Entidade tinha classificado risco internacional como "moderado"; subiu para 82 o total de mortes e 2,7 mil infectados

A OMS (Organização Mundial da Saúde) passou a classificar como “elevado” o risco internacional do coronavírus nesta segunda-feira (27), após tê-lo qualificado como “moderado” em informe na semana passada. Segundo a entidade, “houve um erro” de formulação na avaliação anterior.

“Trata-se de um erro de formulação nos informes de situação dos dias 23, 24 e 25 de janeiro, e o corrigimos”, informou uma porta-voz da instituição, que tem sede em Genebra. A avaliação do risco do vírus, de acordo com a entidade, foi atualizada para: muito elevado na China, elevado em nível regional e elevado em nível mundial.
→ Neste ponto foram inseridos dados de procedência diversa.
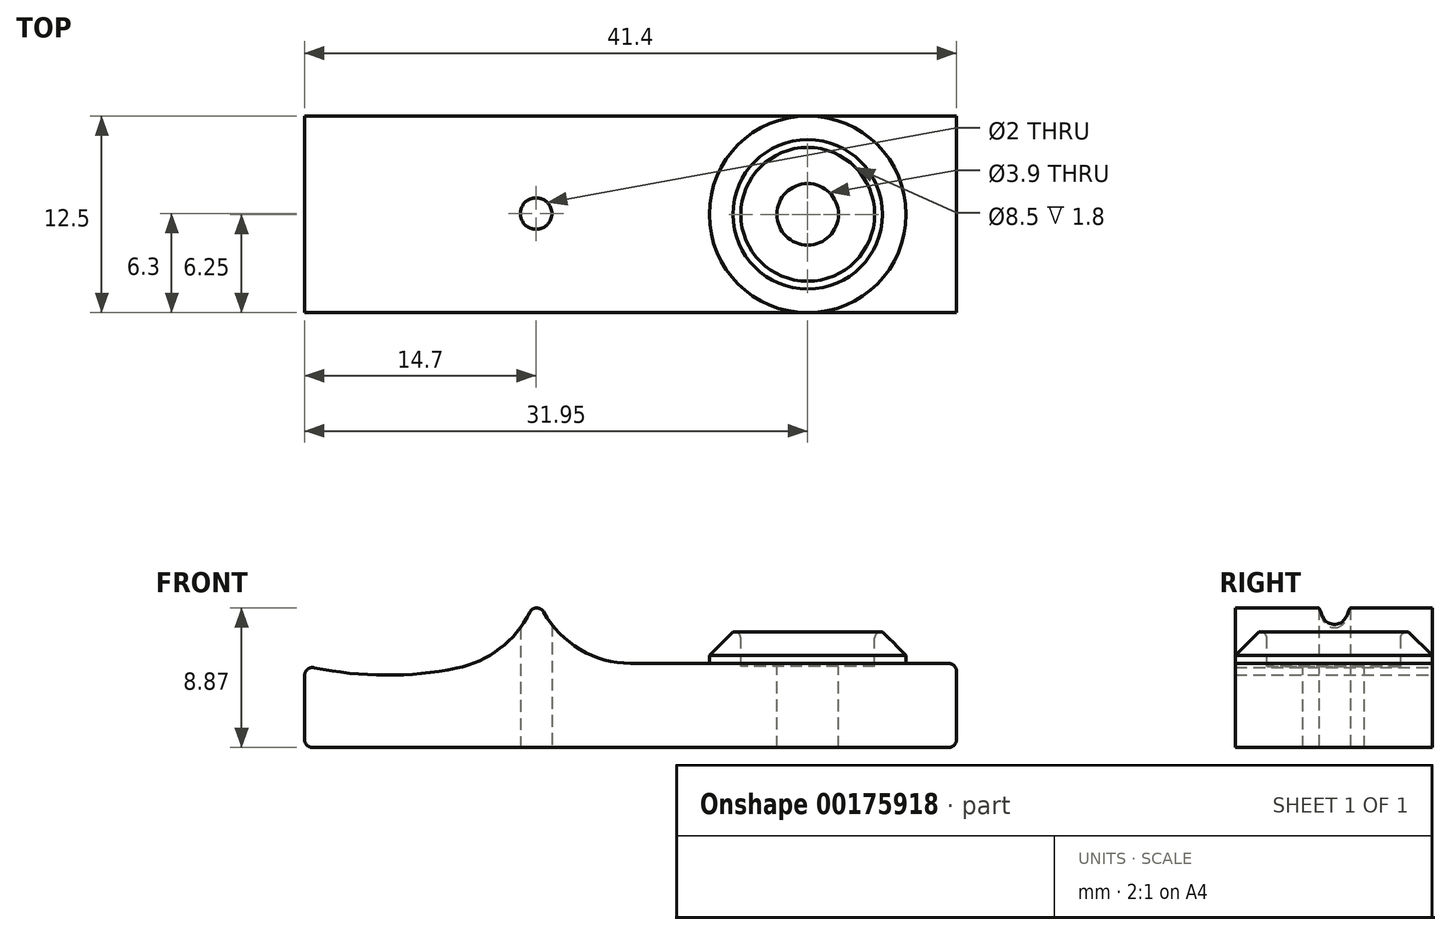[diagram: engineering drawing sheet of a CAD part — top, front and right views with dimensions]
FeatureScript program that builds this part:
annotation { "Feature Type Name" : "Feature", "Feature Type Description" : "" }
export const myFeature = defineFeature(function(context is Context, id is Id, definition is map)
    precondition{}
    {
        {
            var Q0;
            Q0=qCreatedBy(makeId("Front.planeOp"),FACE);
            var sketch = newSketch(context, id + "F0", { "sketchPlane" : qUnion([Q0])});
            skCircle(sketch, "E0", {"center": v(0, 0) * mm, "radius": 1.65 * mm});
            skCircle(sketch, "E1", {"center": v(2.25, -15.74) * mm, "radius": 1.65 * mm});
            skCircle(sketch, "E2", {"center": v(2.25, -15.74) * mm, "radius": 6.35 * mm});
            skLineSegment(sketch, "E3", {"start": v(-5.5, 5.15) * mm, "end": v(36.5, 5.15) * mm});
            skLineSegment(sketch, "E4", {"start": v(-5.5, 5.15) * mm, "end": v(-5.5, -21.85) * mm});
            skCircle(sketch, "E5", {"center": v(0, -31) * mm, "radius": 1.65 * mm});
            skLineSegment(sketch, "E6", {"start": v(-5.5, -27.15) * mm, "end": v(36.5, -27.15) * mm});
            skLineSegment(sketch, "E7", {"start": v(-5.5, -5.45) * mm, "end": v(36.5, -5.45) * mm});
            skPoint(sketch, "E8", {"position": v(15.5, -15.5) * mm});
            skCircle(sketch, "E9.1.0.0", {"center": v(31, 0) * mm, "radius": 1.65 * mm});
            skCircle(sketch, "E9.1.0.1", {"center": v(31, -31) * mm, "radius": 1.65 * mm});
            skLineSegment(sketch, "E9.direction1", {"start": v(0, -31) * mm, "end": v(31, -31) * mm, "construction": true});
            skLineSegment(sketch, "E10", {"start": v(9.5, 5.15) * mm, "end": v(9.5, -27.15) * mm, "construction": true});
            skLineSegment(sketch, "E11", {"start": v(26.75, 5.15) * mm, "end": v(26.75, -27.15) * mm, "construction": true});
            skLineSegment(sketch, "E12", {"start": v(-5.5, -27.15) * mm, "end": v(-5.5, -21.56) * mm});
            skLineSegment(sketch, "E13", {"start": v(15.5, -21.5) * mm, "end": v(36.5, -21.5) * mm});
            skLineSegment(sketch, "E14", {"start": v(36.5, -21.5) * mm, "end": v(36.5, -27.15) * mm});
            skArc(sketch, "E15", {"start": v(15.5, -21.5) * mm, "mid": v(19.73, -11.24) * mm, "end": v(9.5, -15.54) * mm});
            skArc(sketch, "E16", {"start": v(9.5, -15.54) * mm, "mid": v(9.5, -15.69) * mm, "end": v(9.5, -15.84) * mm});
            skArc(sketch, "E17", {"start": v(-5.5, -21.56) * mm, "mid": v(-1.63, -22.2) * mm, "end": v(2.3, -22.13) * mm});
            skArc(sketch, "E18", {"start": v(2.3, -22.13) * mm, "mid": v(3.35, -22) * mm, "end": v(4.4, -21.8) * mm});
            skArc(sketch, "E19", {"start": v(9.5, -15.84) * mm, "mid": v(11.38, -19.86) * mm, "end": v(15.5, -21.5) * mm});
            skArc(sketch, "E20", {"start": v(9.5, -15.54) * mm, "mid": v(-1.78, -11.58) * mm, "end": v(4.4, -21.8) * mm});
            skArc(sketch, "E21", {"start": v(4.4, -21.8) * mm, "mid": v(8.08, -19.59) * mm, "end": v(9.5, -15.54) * mm});
            skLineSegment(sketch, "E22.0", {"start": v(36.2, -21.8) * mm, "end": v(36.2, -27.15) * mm});
            skLineSegment(sketch, "E22.1", {"start": v(15.5, -21.8) * mm, "end": v(36.2, -21.8) * mm});
            skArc(sketch, "E22.2", {"start": v(9.52, -17.49) * mm, "mid": v(11.81, -20.6) * mm, "end": v(15.5, -21.8) * mm});
            skLineSegment(sketch, "E22.3", {"start": v(-5.2, -27.15) * mm, "end": v(-5.2, -21.94) * mm});
            skArc(sketch, "E22.4", {"start": v(-5.2, -21.94) * mm, "mid": v(-1.46, -22.5) * mm, "end": v(2.32, -22.43) * mm});
            skArc(sketch, "E22.5", {"start": v(2.32, -22.43) * mm, "mid": v(3.4, -22.3) * mm, "end": v(4.47, -22.1) * mm});
            skArc(sketch, "E22.6", {"start": v(4.47, -22.1) * mm, "mid": v(7.63, -20.5) * mm, "end": v(9.52, -17.49) * mm});
            skLineSegment(sketch, "E23", {"start": v(0, 0) * mm, "end": v(0, -15.9) * mm, "construction": true});
            skSolve(sketch);
        }
        {
            var Q0;
            {var subQ1=sQuery(id+"F0.wireOp",EDGE,"E22.0");Q0=makeQuery(id+"F0.imprint","IMPRINT",FACE,{"disambiguationData":[TD([[makeQuery(id+"F0.imprint","IMPRINT",EDGE,{"derivedFrom":subQ1}),-1.0]])]});}
            var Q1;
            {var subQ0=sQuery(id+"F0.wireOp",EDGE,"E22.6");var subQ1=sQuery(id+"F0.wireOp",EDGE,"418354bb-82ff-4c25-83f0-ff817fe12a48");var subQ2=makeQuery(id+"F0.imprint","INTERSECT",VERTEX,{"derivedFrom":[subQ1,subQ0]});Q1=makeQuery(id+"F0.imprint","IMPRINT",FACE,{"disambiguationData":[TD([[makeQuery(id+"F0.imprint","IMPRINT",EDGE,{"disambiguationData":[TD([[subQ2,-1.0]])],"derivedFrom":subQ1}),1.0]])]});}
            extrude(context, id + "F1", {"entities" : qUnion([Q0, Q1]), "depth" : 12.5 * mm});
        }
        {
            var Q0;
            Q0=makeQuery(id+"F1.opExtrude","SWEPT_EDGE",EDGE,{"disambiguationData":[OSD([sQuery(id+"F0.wireOp",EDGE,"E22.3"),sQuery(id+"F0.wireOp",EDGE,"E22.4")])]});
            var Q1;
            Q1=makeQuery(id+"F1.opExtrude","SWEPT_EDGE",EDGE,{"disambiguationData":[OSD([sQuery(id+"F0.wireOp",EDGE,"E6"),sQuery(id+"F0.wireOp",EDGE,"E22.3")])]});
            var Q2;
            Q2=makeQuery(id+"F1.opExtrude","SWEPT_EDGE",EDGE,{"disambiguationData":[OSD([sQuery(id+"F0.wireOp",EDGE,"E22.0"),sQuery(id+"F0.wireOp",EDGE,"E22.1")])]});
            var Q3;
            Q3=makeQuery(id+"F1.opExtrude","SWEPT_EDGE",EDGE,{"disambiguationData":[OSD([sQuery(id+"F0.wireOp",EDGE,"E6"),sQuery(id+"F0.wireOp",EDGE,"E22.0")])]});
            var Q4;
            Q4=makeQuery(id+"F1.opExtrude","SWEPT_EDGE",EDGE,{"disambiguationData":[OSD([sQuery(id+"F0.wireOp",EDGE,"E22.2"),sQuery(id+"F0.wireOp",EDGE,"E22.6")])]});
            fillet(context, id + "F2", {"entities" : qUnion([Q0, Q1, Q2, Q3, Q4]), "radius" : 0.5 * mm, "tangentPropagation" : true, "allowEdgeOverflow" : false});
        }
        {
            var Q0;
            Q0=makeQuery(id+"F1.opExtrude","SWEPT_FACE",FACE,{"disambiguationData":[OSD([sQuery(id+"F0.wireOp",EDGE,"E6")])]});
            cPlane(context, id + "F3", {"entities" : qUnion([Q0]), "cplaneType" : CPlaneType.OFFSET, "offset" : 0 * mm, "width" : 150 * mm, "height" : 150 * mm});
        }
        {
            var Q0;
            Q0=qCreatedBy(id+"F3.planeOp",FACE);
            var sketch = newSketch(context, id + "F4", { "sketchPlane" : qUnion([Q0])});
            skPoint(sketch, "E24", {"position": v(9.5, 6.2) * mm});
            skPoint(sketch, "E25", {"position": v(27, 6.2) * mm});
            skLineSegment(sketch, "E26", {"start": v(9.5, 6.2) * mm, "end": v(6.5, 6.2) * mm});
            skLineSegment(sketch, "E27", {"start": v(9.5, 6.2) * mm, "end": v(12.5, 6.2) * mm});
            skSolve(sketch);
        }
        {
            var Q0;
            Q0=sQuery(id+"F4.wireOp",VERTEX,"E24");
            var Q1;
            Q1=makeQuery(id+"F1.opExtrude","SWEPT_BODY",BODY,{"disambiguationData":[OSD([sQuery(id+"F0.wireOp",EDGE,"E6"),sQuery(id+"F0.wireOp",EDGE,"E22.0"),sQuery(id+"F0.wireOp",EDGE,"E22.1"),sQuery(id+"F0.wireOp",EDGE,"E22.2"),sQuery(id+"F0.wireOp",EDGE,"E22.3"),sQuery(id+"F0.wireOp",EDGE,"E22.4"),sQuery(id+"F0.wireOp",EDGE,"E22.5"),sQuery(id+"F0.wireOp",EDGE,"E22.6")])]});
            hole(context, id + "F5", {"style" : HoleStyle.SIMPLE, "endStyle" : HoleEndStyle.THROUGH, "holeDiameter" : 2 * mm, "locations" : qUnion([Q0]), "scope" : qUnion([Q1]), "isTappedThrough" : true});
        }
        {
            var Q0;
            Q0=makeQuery(id+"F1.opExtrude","SWEPT_FACE",FACE,{"disambiguationData":[OSD([sQuery(id+"F0.wireOp",EDGE,"E22.1")])]});
            cPlane(context, id + "F6", {"entities" : qUnion([Q0]), "cplaneType" : CPlaneType.OFFSET, "offset" : 0 * mm, "width" : 150 * mm, "height" : 150 * mm});
        }
        {
            var Q0;
            Q0=qCreatedBy(id+"F6.planeOp",FACE);
            var sketch = newSketch(context, id + "F7", { "sketchPlane" : qUnion([Q0])});
            skCircle(sketch, "E28", {"center": v(26.75, -6.25) * mm, "radius": 4.25 * mm});
            skCircle(sketch, "E29", {"center": v(26.75, -6.25) * mm, "radius": 6.25 * mm});
            skSolve(sketch);
        }
        {
            var Q0;
            Q0=sQuery(id+"F7.wireOp",VERTEX,"E28.center");
            var Q1;
            Q1=makeQuery(id+"F1.opExtrude","SWEPT_BODY",BODY,{"disambiguationData":[OSD([sQuery(id+"F0.wireOp",EDGE,"E6"),sQuery(id+"F0.wireOp",EDGE,"E22.0"),sQuery(id+"F0.wireOp",EDGE,"E22.1"),sQuery(id+"F0.wireOp",EDGE,"E22.2"),sQuery(id+"F0.wireOp",EDGE,"E22.3"),sQuery(id+"F0.wireOp",EDGE,"E22.4"),sQuery(id+"F0.wireOp",EDGE,"E22.5"),sQuery(id+"F0.wireOp",EDGE,"E22.6")])]});
            hole(context, id + "F8", {"style" : HoleStyle.C_BORE, "endStyle" : HoleEndStyle.THROUGH, "holeDiameter" : 3.9 * mm, "cBoreDiameter" : 8.5 * mm, "cBoreDepth" : 0.2 * mm, "locations" : qUnion([Q0]), "scope" : qUnion([Q1]), "isTappedThrough" : true});
        }
        {
            var Q0;
            Q0=makeQuery(id+"F7.imprint","IMPRINT",FACE,{"disambiguationData":[TD([[makeQuery(id+"F7.imprint","IMPRINT",EDGE,{"derivedFrom":sQuery(id+"F7.wireOp",EDGE,"E28")}),-1.0]])]});
            extrude(context, id + "F9", {"entities" : qUnion([Q0]), "operationType" : NewBodyOperationType.ADD, "depth" : 2 * mm});
        }
        {
            var Q0;
            Q0=makeQuery(id+"F5.hole-0.boolean.opBoolean","INTERSECT",EDGE,{"disambiguationData":[OD(0.0)],"derivedFrom":[makeQuery(id+"F2.opFillet","BLEND_FACE",FACE,{"disambiguationData":[OSD([sQuery(id+"F0.wireOp",EDGE,"E22.2"),sQuery(id+"F0.wireOp",EDGE,"E22.6")])]}),makeQuery(id+"F5.hole-0.opRevolve","SWEPT_FACE",FACE,{"disambiguationData":[OSD([sQuery(id+"F5.hole-0.sketch.wireOp",EDGE,"core_line_2")])]})]});
            var Q1;
            Q1=makeQuery(id+"F5.hole-0.boolean.opBoolean","INTERSECT",EDGE,{"disambiguationData":[OD(1.0)],"derivedFrom":[makeQuery(id+"F2.opFillet","BLEND_FACE",FACE,{"disambiguationData":[OSD([sQuery(id+"F0.wireOp",EDGE,"E22.2"),sQuery(id+"F0.wireOp",EDGE,"E22.6")])]}),makeQuery(id+"F5.hole-0.opRevolve","SWEPT_FACE",FACE,{"disambiguationData":[OSD([sQuery(id+"F5.hole-0.sketch.wireOp",EDGE,"core_line_2")])]})]});
            var Q2;
            Q2=makeQuery(id+"F8.hole-0.boolean.opBoolean","COPY",EDGE,{"derivedFrom":makeQuery(id+"F8.hole-0.opRevolve","SWEPT_EDGE",EDGE,{"disambiguationData":[OSD([sQuery(id+"F8.hole-0.sketch.wireOp",EDGE,"cbore_start_line_1"),sQuery(id+"F8.hole-0.sketch.wireOp",EDGE,"core_line_2")])]})});
            var Q3;
            Q3=makeQuery(id+"F9.opExtrude","CAP_EDGE",EDGE,{"disambiguationData":[OSD([sQuery(id+"F7.wireOp",EDGE,"E28")])],"isStart":false});
            fillet(context, id + "F10", {"entities" : qUnion([Q0, Q1, Q2, Q3]), "radius" : 0.4 * mm, "tangentPropagation" : true, "allowEdgeOverflow" : false});
        }
        {
            var Q0;
            Q0=makeQuery(id+"F9.opExtrude","CAP_EDGE",EDGE,{"disambiguationData":[OSD([sQuery(id+"F7.wireOp",EDGE,"E29")])],"isStart":false});
            chamfer(context, id + "F11", {"entities" : qUnion([Q0]), "width" : 1.5 * mm, "tangentPropagation" : true});
        }
    });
A China confirmou a primeira morte na capital do país, Pequim, hoje. O número total de mortos em decorrência da nova cepa do coronavírus chega a 82, todos na China. Mais de 2,7 mil pessoas foram infectadas no país. O vírus já foi detectado na Ásia, na Europa, nos Estados Unidos e na Austrália. O Brasil já descartou suspeitas e não tem, até o momento, caso confirmado do coronavírus.

Na última quinta-feira (23), a OMS considerou que era “muito cedo” para falar em “emergência de saúde pública de interesse internacional”. “Ainda não é uma emergência sanitária mundial”, mas “poderia ser”, declarou o diretor-geral da entidade, Tedros Adhanom Ghebreyesus, que viajou para a China.

A OMS só aciona a medida em casos de epidemias que necessitam de uma reação mundial, como o H1N1 em 2009 e o vírus da zika em 2016.

Coronavírus
Ao menos 82 pessoas morreram e mais de 2,7 mil foram infectadas na China, desde que a doença apareceu no final de dezembro. O vírus já foi detectado na Ásia, na Europa, nos Estados Unidos e na Austrália.

No surto de SARS, entre 2002 e 2003, a OMS criticou Pequim por ter adiado o alerta e tentado esconder a verdadeira dimensão da epidemia. Mas a entidade também foi criticada nos últimos anos. Considerada alarmista por alguns durante a epidemia do vírus H1N1 em 2009, a entidade foi acusada de não ter divulgado a real extensão da epidemia de Ebola na África Ocidental, em 2014.